Ярем Господень | страница 70
— А ты краснослов, Иоанн… — игумения тотчас посерьёзнела. — Слушай, не примешь ли нас под свою защиту духовную, духовный отец нам давно надобен.
— Безмолвия, одиночества ищу… — тотчас загородился словом Иоанн.
Мелания не отступала:
— Есть у нас, в Заволжье, пустынники, да говорят крикливо, чёрство.
— Желательно бы послушать и ваших старцев, однако не ведаю как сыскать их. Бог даст — свидимся!
Мелании сделалось весело, да и чернички заулыбались.
— Будем ждать тово часа! Залучим тебя, коли потшися придти в нашу обитель, проводим к наставникам. Приезжай к Макарью на ярмонку, тамо всё и узнашь…
Уже после насторожило Иоанна это его скорое согласие на встречу с заволжскими скитниками. Подумалось: а не прелесть ли это вражья? Он не знал, что и ответить себе. Он забыл на ту минуту, что как ясно виден город на горе, так и праведник, стоящий на высоте добродетелей, не может долго утаиваться от тех людей, кто ищет духовных высот. Праведника найдут в пустынях, в горах, вертепах и пропастных местах и позовут к высокому служению. Ибо свет везде светит и тьма не объемлет его, куда бы рука Божия ни поставила светильник.
… У хозяина в доме, на полатях, он долго не мог заснуть. Похрапывал в горнице мужик, шуршали в запечье тараканы, а на улице испуганно крякали от крепкого мороза углы старого дома.

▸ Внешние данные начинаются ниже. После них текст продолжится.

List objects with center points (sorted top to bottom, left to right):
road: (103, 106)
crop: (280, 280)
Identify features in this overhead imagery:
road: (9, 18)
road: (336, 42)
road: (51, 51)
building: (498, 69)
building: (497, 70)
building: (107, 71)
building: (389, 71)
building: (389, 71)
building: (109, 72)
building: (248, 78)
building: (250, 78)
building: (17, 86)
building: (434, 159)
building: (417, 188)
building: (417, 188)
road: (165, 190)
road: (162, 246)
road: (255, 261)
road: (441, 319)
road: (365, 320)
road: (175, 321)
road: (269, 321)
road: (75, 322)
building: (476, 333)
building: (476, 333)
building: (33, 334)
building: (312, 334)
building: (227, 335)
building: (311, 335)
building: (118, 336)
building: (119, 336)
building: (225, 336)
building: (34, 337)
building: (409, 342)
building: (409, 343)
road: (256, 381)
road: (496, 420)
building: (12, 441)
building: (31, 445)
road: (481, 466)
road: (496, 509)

Иоанн все ещё думал о пришлых черничках, ловил себя на мысли, что ему хочется пойти в Заволжье.
Онисим обрадовался приходу Иоанна. В рабочей избе мельник сухо покашлял и разговорился:
— Сильно ты качнул раскольника, так озадачил, что он у меня поутих. Принялся и я звать ево в нашу сторону, одначе упирается быком. Уж я и так, и сяк — кружались, кружались… Скажи, волос у противца долог, а ум короток. Махнул я рукой, да и в отступ. Не дано мне слова по темноте моей!
— Абы сердце доброе! Правду дано говорить всякому. В таком деле лучше лаской, чем таской. Терпением всё победиши.
Мельник соглашался. Вспомнил:
— Ступай в денник, он тамо сено отметыват — беседовайте, приводи ево к церкви.
Иоанн нашёл Корелина возле саней с сеном. Тот перекидывал душистый сухмень под дворовой навес.
Мужик не выказал радости встречи, но и неприязни тоже не оказал на своем тёмном иконном лице.
— Дай-кося вилы и мне — размяться охота!
— А потревожь, монах, косточки. А вилы эвонде стоят, под навесом.
Иоанн сбросил шубу и начал ворочать троерогими вилам так, что у раскольника полый рот задеревенел.
— Эк ты, паря, силён, — протянул он, вытирая потное лицо рукавом армяка.